Selected excerpt.
- - -

Pei served himself; Pope served the art.

by michael on Dec 11, 2009 1:13 pm • linkreport

The West Building is surely the best venue for paintings and small sculptures. The display of art seems like an afterthought in the East Building, not only in terms of the spaces themselves but in the program. A good chunk of that building is dedicated to research and administrative spaces (quite pleasant ones, actually).

I *do* appreciate the light-bathed interior court in the East Wing, and the contrasting single-story areas off of it. That space shows a rare understanding of circulation and of building-as-stage-set.

by David Ramos on Dec 11, 2009 1:24 pm • linkreport

Why Pei is considered a great architect is beyond me. My dislike for him goes beyond merely disliking modernism: most of his buildings are just plain ugly, most of them are not functional and many of them have had serious problems similar to those afflicting the NGA. Anyone who continues to think Pei was a genius needs merely to be led to L'Enfant Plaza or Boston City Hall, which is so hated that the Mayor refuses to have his office there....

by rg on Dec 11, 2009 1:34 pm • linkreport

There's a book from some years back on the failures of "technological breakthroughs" in architecture: Form Follows Fiasco.

The problems in the East Wing described here should serve as a cautionary note when any "breakthrough technology" is touted as an aesthetic solution in public works... streetcar wires come to mind.

by thm on Dec 11, 2009 1:42 pm • linkreport

It's interesting to juxtapose the East Wing with the Kimbell in Fort Worth. Both done by essentially "modernist" architects working in natural materials. I think Kahn's effort generally gets more praise then the East Wing. I'd even say the Kimbell is better known for its architecture than its collection. The gallery spaces in the Kimbell are fantastic in terms of lighting and flow. Kahn, too, used a bit to technological trickery in construction, piercing the "vaults" with slots to allow light and supporting them with post-tensioning instead. The result is the heavy concrete shells can be perceived as light and floating as you make your way through different parts of the building. In Pei's case, the technological gamble really doesn't have much aesthetic payoff. 1/4" vs 1/8" joints? Probably better safe than sorry.

- - -

Job 1.
Transcribe the portion of the comment thread starting with "by rg on Dec" and going on through "Form Follows Fiasco.".
The comment thread and the listing come from separate, unrelated sources.

- - -

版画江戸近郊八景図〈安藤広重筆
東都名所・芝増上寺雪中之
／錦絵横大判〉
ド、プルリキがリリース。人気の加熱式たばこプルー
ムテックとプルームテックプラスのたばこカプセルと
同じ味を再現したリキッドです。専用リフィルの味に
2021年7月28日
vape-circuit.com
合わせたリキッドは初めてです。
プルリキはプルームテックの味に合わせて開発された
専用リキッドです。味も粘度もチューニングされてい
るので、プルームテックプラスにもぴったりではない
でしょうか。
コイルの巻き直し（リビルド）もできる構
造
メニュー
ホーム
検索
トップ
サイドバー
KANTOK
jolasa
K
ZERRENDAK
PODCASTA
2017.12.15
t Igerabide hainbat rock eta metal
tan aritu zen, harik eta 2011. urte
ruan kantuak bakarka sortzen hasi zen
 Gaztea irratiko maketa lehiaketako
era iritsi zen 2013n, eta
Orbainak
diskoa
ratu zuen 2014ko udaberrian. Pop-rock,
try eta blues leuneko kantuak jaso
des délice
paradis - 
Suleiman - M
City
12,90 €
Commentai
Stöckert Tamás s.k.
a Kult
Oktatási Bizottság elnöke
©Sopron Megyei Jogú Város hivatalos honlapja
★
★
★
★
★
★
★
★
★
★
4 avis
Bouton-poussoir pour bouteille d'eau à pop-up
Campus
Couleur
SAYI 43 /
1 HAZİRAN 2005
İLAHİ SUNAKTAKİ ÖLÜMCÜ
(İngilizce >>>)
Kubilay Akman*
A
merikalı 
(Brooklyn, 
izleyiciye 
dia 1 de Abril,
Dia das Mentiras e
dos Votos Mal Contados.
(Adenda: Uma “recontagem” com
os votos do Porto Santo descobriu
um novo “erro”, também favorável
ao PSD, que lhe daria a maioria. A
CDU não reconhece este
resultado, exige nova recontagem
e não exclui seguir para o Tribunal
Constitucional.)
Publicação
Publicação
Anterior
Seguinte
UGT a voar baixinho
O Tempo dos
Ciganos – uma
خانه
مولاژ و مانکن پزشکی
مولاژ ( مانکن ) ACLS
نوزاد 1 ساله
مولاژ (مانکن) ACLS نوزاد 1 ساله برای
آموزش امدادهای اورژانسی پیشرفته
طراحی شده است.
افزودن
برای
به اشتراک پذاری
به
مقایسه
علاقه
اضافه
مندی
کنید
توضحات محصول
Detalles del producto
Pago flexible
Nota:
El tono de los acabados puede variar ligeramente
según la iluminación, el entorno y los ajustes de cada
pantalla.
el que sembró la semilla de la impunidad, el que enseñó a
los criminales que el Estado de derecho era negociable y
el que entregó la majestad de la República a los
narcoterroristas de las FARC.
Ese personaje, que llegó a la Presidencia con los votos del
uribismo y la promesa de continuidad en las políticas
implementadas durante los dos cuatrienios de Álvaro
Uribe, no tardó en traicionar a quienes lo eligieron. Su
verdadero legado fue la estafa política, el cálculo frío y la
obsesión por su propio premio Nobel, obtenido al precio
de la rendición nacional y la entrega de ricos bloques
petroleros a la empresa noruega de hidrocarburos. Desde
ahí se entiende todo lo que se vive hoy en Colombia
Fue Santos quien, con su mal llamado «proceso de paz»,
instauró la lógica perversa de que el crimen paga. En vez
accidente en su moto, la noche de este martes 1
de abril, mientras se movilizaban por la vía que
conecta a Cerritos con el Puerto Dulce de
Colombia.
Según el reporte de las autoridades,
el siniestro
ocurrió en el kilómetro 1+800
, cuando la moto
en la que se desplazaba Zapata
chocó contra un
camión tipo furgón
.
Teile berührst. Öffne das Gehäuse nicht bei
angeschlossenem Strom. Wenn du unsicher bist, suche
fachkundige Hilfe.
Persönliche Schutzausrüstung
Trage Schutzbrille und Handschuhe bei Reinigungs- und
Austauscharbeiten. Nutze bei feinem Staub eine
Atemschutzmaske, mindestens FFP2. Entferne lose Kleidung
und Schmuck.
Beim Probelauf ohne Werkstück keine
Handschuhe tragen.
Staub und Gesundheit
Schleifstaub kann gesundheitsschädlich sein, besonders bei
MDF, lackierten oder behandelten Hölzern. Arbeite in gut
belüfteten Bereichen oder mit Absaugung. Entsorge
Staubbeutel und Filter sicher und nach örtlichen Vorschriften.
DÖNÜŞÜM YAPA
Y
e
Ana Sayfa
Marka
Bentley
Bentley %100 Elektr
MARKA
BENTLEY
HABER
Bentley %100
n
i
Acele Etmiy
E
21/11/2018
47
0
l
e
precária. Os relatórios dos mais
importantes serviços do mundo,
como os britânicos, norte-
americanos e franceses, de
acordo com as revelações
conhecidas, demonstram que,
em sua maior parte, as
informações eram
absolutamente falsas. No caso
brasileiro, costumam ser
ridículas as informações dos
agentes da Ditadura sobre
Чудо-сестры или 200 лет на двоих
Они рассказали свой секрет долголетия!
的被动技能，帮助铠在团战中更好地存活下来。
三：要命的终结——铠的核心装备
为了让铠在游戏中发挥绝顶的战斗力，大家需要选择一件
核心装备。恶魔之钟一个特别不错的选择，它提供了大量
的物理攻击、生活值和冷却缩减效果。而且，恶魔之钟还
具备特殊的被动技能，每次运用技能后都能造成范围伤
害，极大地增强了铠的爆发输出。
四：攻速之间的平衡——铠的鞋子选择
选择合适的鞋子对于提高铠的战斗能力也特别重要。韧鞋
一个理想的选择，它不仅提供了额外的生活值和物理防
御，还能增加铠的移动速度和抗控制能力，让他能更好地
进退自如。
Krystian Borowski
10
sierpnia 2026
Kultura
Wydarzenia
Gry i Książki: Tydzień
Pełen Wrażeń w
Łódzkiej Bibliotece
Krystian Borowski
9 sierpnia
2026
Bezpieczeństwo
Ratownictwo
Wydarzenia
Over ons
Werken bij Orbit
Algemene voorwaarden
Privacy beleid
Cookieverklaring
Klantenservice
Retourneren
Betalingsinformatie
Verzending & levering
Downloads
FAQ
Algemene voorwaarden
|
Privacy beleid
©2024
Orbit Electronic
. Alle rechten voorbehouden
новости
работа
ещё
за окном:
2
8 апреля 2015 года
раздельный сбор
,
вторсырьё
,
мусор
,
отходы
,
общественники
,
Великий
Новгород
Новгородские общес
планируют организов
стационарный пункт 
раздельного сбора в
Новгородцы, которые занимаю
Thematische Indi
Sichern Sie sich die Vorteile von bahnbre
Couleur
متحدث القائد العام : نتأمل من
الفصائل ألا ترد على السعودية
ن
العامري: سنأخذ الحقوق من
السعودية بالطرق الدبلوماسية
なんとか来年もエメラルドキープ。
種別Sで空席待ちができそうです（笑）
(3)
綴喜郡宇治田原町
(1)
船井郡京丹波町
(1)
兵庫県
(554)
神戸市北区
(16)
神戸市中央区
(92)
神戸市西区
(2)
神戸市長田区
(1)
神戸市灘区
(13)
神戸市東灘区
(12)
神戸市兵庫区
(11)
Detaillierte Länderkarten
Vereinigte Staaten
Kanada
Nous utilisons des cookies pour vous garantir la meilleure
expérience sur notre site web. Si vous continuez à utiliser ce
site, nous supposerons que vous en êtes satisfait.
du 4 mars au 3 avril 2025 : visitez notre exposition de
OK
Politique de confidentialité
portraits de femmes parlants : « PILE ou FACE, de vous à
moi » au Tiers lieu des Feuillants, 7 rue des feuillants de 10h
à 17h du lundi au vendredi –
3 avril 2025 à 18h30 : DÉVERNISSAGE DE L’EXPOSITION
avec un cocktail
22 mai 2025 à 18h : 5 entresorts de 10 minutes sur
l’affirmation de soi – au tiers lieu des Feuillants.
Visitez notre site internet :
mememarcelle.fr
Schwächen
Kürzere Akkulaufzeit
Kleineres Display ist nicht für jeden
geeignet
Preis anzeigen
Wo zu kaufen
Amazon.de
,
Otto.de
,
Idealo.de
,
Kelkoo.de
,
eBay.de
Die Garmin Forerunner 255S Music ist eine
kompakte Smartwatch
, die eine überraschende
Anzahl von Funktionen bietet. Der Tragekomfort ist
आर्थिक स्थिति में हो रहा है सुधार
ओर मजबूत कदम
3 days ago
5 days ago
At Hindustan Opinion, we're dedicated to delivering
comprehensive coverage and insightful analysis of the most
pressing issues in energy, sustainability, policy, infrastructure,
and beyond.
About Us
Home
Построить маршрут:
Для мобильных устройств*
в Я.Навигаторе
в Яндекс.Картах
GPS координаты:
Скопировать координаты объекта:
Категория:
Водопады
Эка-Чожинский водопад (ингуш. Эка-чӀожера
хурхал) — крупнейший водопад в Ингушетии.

- - -

Job 2.
Repeat word for word the lines of the listing from its first line through the line containing "ratu zuen 2014ko", including both.

Exercise solution 1.
by rg on Dec 11, 2009 1:34 pm • linkreport

There's a book from some years back on the failures of "technological breakthroughs" in architecture: Form Follows Fiasco.

Exercise solution 2.
版画江戸近郊八景図〈安藤広重筆
東都名所・芝増上寺雪中之
／錦絵横大判〉
ド、プルリキがリリース。人気の加熱式たばこプルー
ムテックとプルームテックプラスのたばこカプセルと
同じ味を再現したリキッドです。専用リフィルの味に
2021年7月28日
vape-circuit.com
合わせたリキッドは初めてです。
プルリキはプルームテックの味に合わせて開発された
専用リキッドです。味も粘度もチューニングされてい
るので、プルームテックプラスにもぴったりではない
でしょうか。
コイルの巻き直し（リビルド）もできる構
造
メニュー
ホーム
検索
トップ
サイドバー
KANTOK
jolasa
K
ZERRENDAK
PODCASTA
2017.12.15
t Igerabide hainbat rock eta metal
tan aritu zen, harik eta 2011. urte
ruan kantuak bakarka sortzen hasi zen
 Gaztea irratiko maketa lehiaketako
era iritsi zen 2013n, eta
Orbainak
diskoa
ratu zuen 2014ko udaberrian. Pop-rock,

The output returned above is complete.